**YOUR TASK**
Given the material below, repeat exactly the lines from the one containing "Đàm, phường Hoàng Liệt, quận Hoàng Mai, Hà" through the final line, and nothing else.

**AVAILABLE RECORDS**
#####

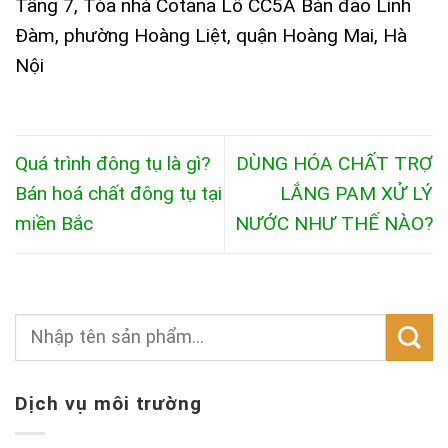
Tầng 7, Tòa nhà Cotana Lô CC5A Bán đảo Linh
Đàm, phường Hoàng Liệt, quận Hoàng Mai, Hà
Nội
Quá trình đông tụ là gì?
DÙNG HÓA CHẤT TRỢ
Bán hoá chất đông tụ tại
LẮNG PAM XỬ LÝ
miền Bắc
NƯỚC NHƯ THẾ NÀO?
Dịch vụ môi trường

#####

**RESPONSE BOX**
Đàm, phường Hoàng Liệt, quận Hoàng Mai, Hà
Nội
Quá trình đông tụ là gì?
DÙNG HÓA CHẤT TRỢ
Bán hoá chất đông tụ tại
LẮNG PAM XỬ LÝ
miền Bắc
NƯỚC NHƯ THẾ NÀO?
Dịch vụ môi trường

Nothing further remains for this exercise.